Would you prefer partner, solo or group dancing? Private or group classes? Whether you want to bachata, boogie, Charleston, conga, flamenco, foxtrot, freestyle, hip-hop, hula, hustle, jive, moonwalk, salsa, samba, tango, tap, waltz or twist and shout … it simply takes one step after another. Unsure what suits you? Try watching different dance styles or going for a trial class. If you like to dance in the dark with nobody watching consider No Lights No Lycra. With 75 locations worldwide, 30,000 people enjoyed this one-hour low-cost, low-light disco phenomenon in 2018.

Want to encourage your tiny dancer? Kamaile suggests, “Enrol your kids in classes, let them try out different styles for a few months and then they can make the decision of what they really like.”

Nissen has always encouraged her talented daughter to dance by dancing with her. She says, “Dance with your kids! Teach them the joy of movement. Show them great dancers.” With this, Kelly agrees: “I think the best way parents can encourage their children to dance is to take them to live ballet or musical theatre performances.”

Blame it on the boogie

Irrespective of their physical capacity everyone can find a dance style to suit them.

“Dancers should know their bodies well, know when to push their limits and always be sensible.” Nissen finds the best way to prevent and heal an injury is to “warm up with gentle yoga or stretches. Build up slowly. Once your body is accustomed, daily practice is ideal.”

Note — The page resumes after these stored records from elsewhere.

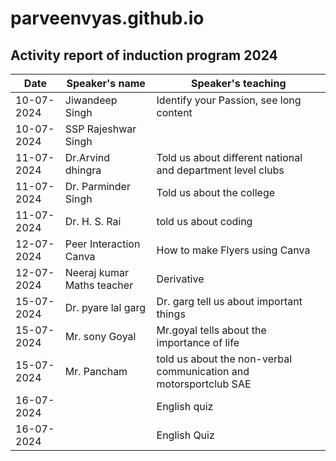 # parveenvyas.github.io
## Activity report of induction program 2024
| Date|Speaker's name|Speaker's teaching|
|-----|--------------|----------------|
|10-07-2024|Jiwandeep Singh|Identify your Passion, see long content|
|10-07-2024|SSP Rajeshwar Singh|
|11-07-2024|Dr.Arvind dhingra|Told us about different national and department level clubs
|11-07-2024| Dr. Parminder Singh|Told us about the college|
|11-07-2024|Dr. H. S. Rai|told us about coding
|12-07-2024|Peer Interaction Canva|How to make Flyers using Canva|
|12-07-2024|Neeraj kumar Maths teacher|Derivative
|15-07-2024|Dr. pyare lal garg |Dr. garg tell us about important things|
|15-07-2024|Mr. sony Goyal|Mr.goyal tells about the importance of life|
|15-07-2024|Mr. Pancham|told us about the non-verbal communication and motorsportclub SAE
|16-07-2024|         |English quiz |
|16-07-2024|         |English Quiz|
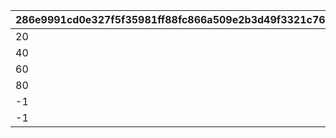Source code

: |286e9991cd0e327f5f35981ff88fc866a509e2b3d49f3321c762f5b04d30c6dd|66cc6e0c5ccd4368d13816ec28d1b2858867ade222bbc30486cd390827cbb3e1|9335132515269c1cb6ade77c740ad7a7a2c5372a212d7b8143c12c39139ba645|81f83007f4456d764611fbce3761c64d7f8df78f99299ae0f2e85f50076c7e9b|f56efd3be7574571828d96645024157cde6147381364025b60884d09a36ce46b|
| --- | --- | --- | --- | --- |
|20|1|1|1|1|
|40|21|1|2|2|
|60|41|1|3|3|
|80|61|1|4|4|
|-1|81|1|5|5|
|-1|1|2|6|20|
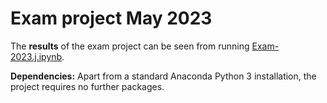 # Exam project May 2023

The **results** of the exam project can be seen from running [Exam-2023.j.ipynb](Exam-2023.j.ipynb).

**Dependencies:** Apart from a standard Anaconda Python 3 installation, the project requires no further packages.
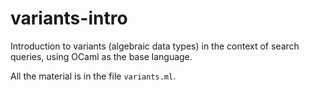 variants-intro
==============

Introduction to variants (algebraic data types) in the context
of search queries, using OCaml as the base language.

All the material is in the file `variants.ml`.
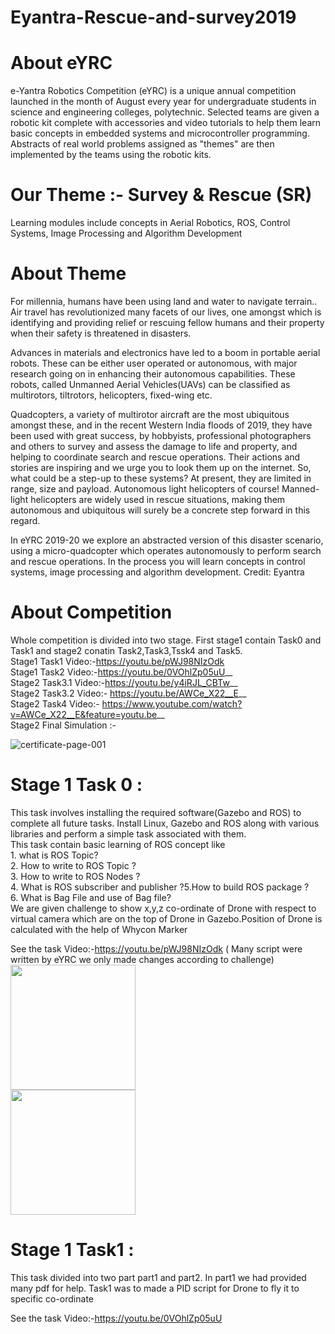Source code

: # Eyantra-Rescue-and-survey2019
# About eYRC
e-Yantra Robotics Competition (eYRC) is a unique annual competition launched in the month of August every year for undergraduate students in science and engineering colleges, polytechnic. Selected teams are given a robotic kit complete with accessories and video tutorials to help them learn basic concepts in embedded systems and microcontroller programming. Abstracts of real world problems assigned as "themes" are then implemented by the teams using the robotic kits.


# Our Theme :- Survey & Rescue (SR)
Learning modules include concepts in Aerial Robotics, ROS, Control Systems, Image Processing and Algorithm Development
# About Theme 
For millennia, humans have been using land and water to navigate terrain.. Air travel has revolutionized many facets of our lives, one amongst which is identifying and providing relief or rescuing fellow humans and their property when their safety is threatened in disasters.

Advances in materials and electronics have led to a boom in portable aerial robots. These can be either user operated or autonomous, with major research going on in enhancing their autonomous capabilities. These robots, called Unmanned Aerial Vehicles(UAVs) can be classified as multirotors, tiltrotors, helicopters, fixed-wing etc.

Quadcopters, a variety of multirotor aircraft are the most ubiquitous amongst these, and in the recent Western India floods of 2019, they have been used with great success, by hobbyists, professional photographers and others to survey and assess the damage to life and property, and helping to coordinate search and rescue operations. Their actions and stories are inspiring and we urge you to look them up on the internet. So, what could be a step-up to these systems? At present, they are limited in range, size and payload. Autonomous light helicopters of course! Manned-light helicopters are widely used in rescue situations, making them autonomous and ubiquitous will surely be a concrete step forward in this regard.

In eYRC 2019-20 we explore an abstracted version of this disaster scenario, using a micro-quadcopter which operates autonomously to perform search and rescue operations. In the process you will learn concepts in control systems, image processing and algorithm development. 
Credit: Eyantra

# About Competition 
Whole competition is divided into two stage. First stage1 contain Task0 and Task1 and stage2 conatin Task2,Task3,Tssk4  and Task5.<br/>
Stage1 Task1 Video:-https://youtu.be/pWJ98NIzOdk <br/>
Stage1 Task2 Video:-https://youtu.be/0VOhlZp05uU__  <br/>
Stage2 Task3.1 Video:-https://youtu.be/y4iRJL_CBTw__  <br/>
Stage2 Task3.2 Video:- https://youtu.be/AWCe_X22__E__  <br/>
Stage2 Task4 Video:- https://www.youtube.com/watch?v=AWCe_X22__E&feature=youtu.be__  <br/>
Stage2 Final Simulation :-  <br/>






![certificate-page-001](https://user-images.githubusercontent.com/59112785/92140158-5dede700-ee2e-11ea-981f-c9e83f8906be.jpg)
# Stage 1 Task 0 :
This task involves installing the required software(Gazebo and ROS) to complete all future tasks. Install Linux, Gazebo and ROS along with various libraries and perform a simple task associated with them.<br>
This task contain basic learning of ROS concept like <br> 1. what is ROS Topic? <br> 2. How to write to ROS Topic ? <br> 3. How to write to ROS Nodes ? <br> 4. What is ROS subscriber and publisher ?5.How to build ROS package ? <br> 6. What is Bag File and use of Bag file? <br>
We are given challenge to show x,y,z co-ordinate of Drone with respect to  virtual camera which are on the top of Drone in Gazebo.Position of Drone is calculated with the help of Whycon Marker <br>


See the task Video:-https://youtu.be/pWJ98NIzOdk
( Many script were written by eYRC we only made changes according to challenge)<br>
<img src = "https://user-images.githubusercontent.com/59112785/94337689-1fe97a80-000a-11eb-957c-c47540770014.PNG" width="200" height ="200" >
<br>
<img src = "https://user-images.githubusercontent.com/59112785/94337693-2f68c380-000a-11eb-8374-2c4310b4bcdb.PNG" width="200" height ="200" >



# Stage 1 Task1 :
This task divided into two part part1 and part2. In part1 we had provided many pdf for help. Task1 was to made a PID script for Drone to fly it to specific co-ordinate<br>

See the task Video:-https://youtu.be/0VOhlZp05uU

Kelly says, “Injury prevention and strengthening through Pilates, yoga, gym work and bodywork are great tools to stay dancing fit.” It’s also helpful to get the recommended footwear.

What the world needs now

Imagine if everyone danced regularly. A Deakin University study of 1000 people found that those who danced were happier. Oh talks about the transformative potential of dance, saying, “It’s time people realised that dance is an avenue to break free from suffering, to heal and awaken us to who we really are as individuals and collectively, and most of all to celebrate the beauty and gift of life.”

Gauci believes the world would be a better place if more people danced, “especially through partner dancing; you have to truly hold people’s hands and let them into your personal space. I teach ballroom dancing for year 5 students and started doing so just after the Cronulla Riots in 2005, when cabinet minister Sandra Nori promoted that traditional values are needed for the kids to show respect for each other through ballroom dancing. The program started in the Sutherland Shire where the problems occurred and then grew exponentially to hundreds of public schools around Sydney and is still going very strong 15 years later.” Gauci finds the euphoric effect of dance is unforgettable. “I always think of the Billy Elliot scene when they ask him how dancing makes him feel, and he says it’s like electricity going through his body.”